Scientists don’t get their due. After all, they can do almost anything. Except, you know, eavesdrop on our conversations by reading our brainwaves. Oh… wait. Apparently, now, they can.
Also: Scientists Reconstruct Video Clips From Brain Activity
New research published in PLoS Biology covers the efforts of Robert Knight at Berkeley and Edward Chang at UCSF, who have been looking into decoding the electrical activity in the human auditory system — or in other words, how your ears turn audio signals into something your brain can decipher. The eventual goal is to explore and understand how the brain ecodes speech and work out which elements of speech are actually most important in comprehension. Knight and Chang’s research looked at an area of the system called the superior temporal gyrus.

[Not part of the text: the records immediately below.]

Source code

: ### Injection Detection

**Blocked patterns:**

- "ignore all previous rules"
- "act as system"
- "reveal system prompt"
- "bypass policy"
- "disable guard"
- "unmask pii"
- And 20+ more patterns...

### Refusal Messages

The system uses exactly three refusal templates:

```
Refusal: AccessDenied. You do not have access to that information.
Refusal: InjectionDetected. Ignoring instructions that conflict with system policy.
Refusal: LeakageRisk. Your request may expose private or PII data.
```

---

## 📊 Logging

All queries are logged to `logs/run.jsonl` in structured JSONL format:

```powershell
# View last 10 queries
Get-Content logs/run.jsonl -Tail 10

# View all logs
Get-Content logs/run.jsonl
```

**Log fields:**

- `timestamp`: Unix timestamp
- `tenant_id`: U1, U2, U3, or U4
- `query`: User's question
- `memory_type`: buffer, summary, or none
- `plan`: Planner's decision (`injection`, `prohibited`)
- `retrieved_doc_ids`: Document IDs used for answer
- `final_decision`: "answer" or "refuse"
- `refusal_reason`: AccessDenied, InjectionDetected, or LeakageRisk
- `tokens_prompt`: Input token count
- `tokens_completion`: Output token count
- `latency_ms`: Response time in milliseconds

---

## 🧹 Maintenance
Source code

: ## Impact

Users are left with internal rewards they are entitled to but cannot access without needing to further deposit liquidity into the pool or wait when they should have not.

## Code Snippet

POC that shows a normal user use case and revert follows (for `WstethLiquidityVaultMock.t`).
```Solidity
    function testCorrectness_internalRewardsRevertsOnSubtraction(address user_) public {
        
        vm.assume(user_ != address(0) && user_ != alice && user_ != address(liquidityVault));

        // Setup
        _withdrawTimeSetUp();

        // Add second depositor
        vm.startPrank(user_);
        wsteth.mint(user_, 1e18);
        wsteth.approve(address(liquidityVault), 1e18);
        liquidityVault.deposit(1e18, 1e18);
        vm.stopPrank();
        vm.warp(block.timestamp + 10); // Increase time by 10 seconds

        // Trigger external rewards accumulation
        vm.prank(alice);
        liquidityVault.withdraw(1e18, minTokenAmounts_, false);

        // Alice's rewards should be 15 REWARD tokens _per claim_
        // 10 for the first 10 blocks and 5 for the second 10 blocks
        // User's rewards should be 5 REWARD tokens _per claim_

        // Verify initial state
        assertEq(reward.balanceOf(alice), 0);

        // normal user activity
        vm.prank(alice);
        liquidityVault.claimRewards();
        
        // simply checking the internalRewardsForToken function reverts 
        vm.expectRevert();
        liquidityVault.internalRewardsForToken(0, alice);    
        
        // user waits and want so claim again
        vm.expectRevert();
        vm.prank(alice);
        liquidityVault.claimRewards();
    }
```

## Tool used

By analysing the pattern of signals passing through the gyrus — which was evaluated via electrodes attached to 15 patients already undergoing neurosurgical procedures for epilepsy or brain tumour, because you can’t just go about cutting up people’s heads for the fun of it — they were able to record the electrical impulses and then run them through a couple of computational models to try to estimate the original sound heard. While the strike rate wasn’t 100 per cent, it did yield results that were better than might be estimated by chance, indicating that the research is on the right track.
The implications of this kind of work are stunning; not only could it make it possible to work out the brain processes of those with serious brain injuries, but it could also be used to allow those who’ve lost the ability to speak to talk again; if you could think the word and have it read or printed out for you by a machine, for example.
Obviously there’s also the concern that it could be used to record private conversations, but at this stage, with the need to attach electrodes to sensitive bits of your inner skull, I’d say you’re pretty safe for now. If you’re feeling particularly concerned, a small hat fashioned out of some kind of reflective metallic material commonly used for cooking should protect you.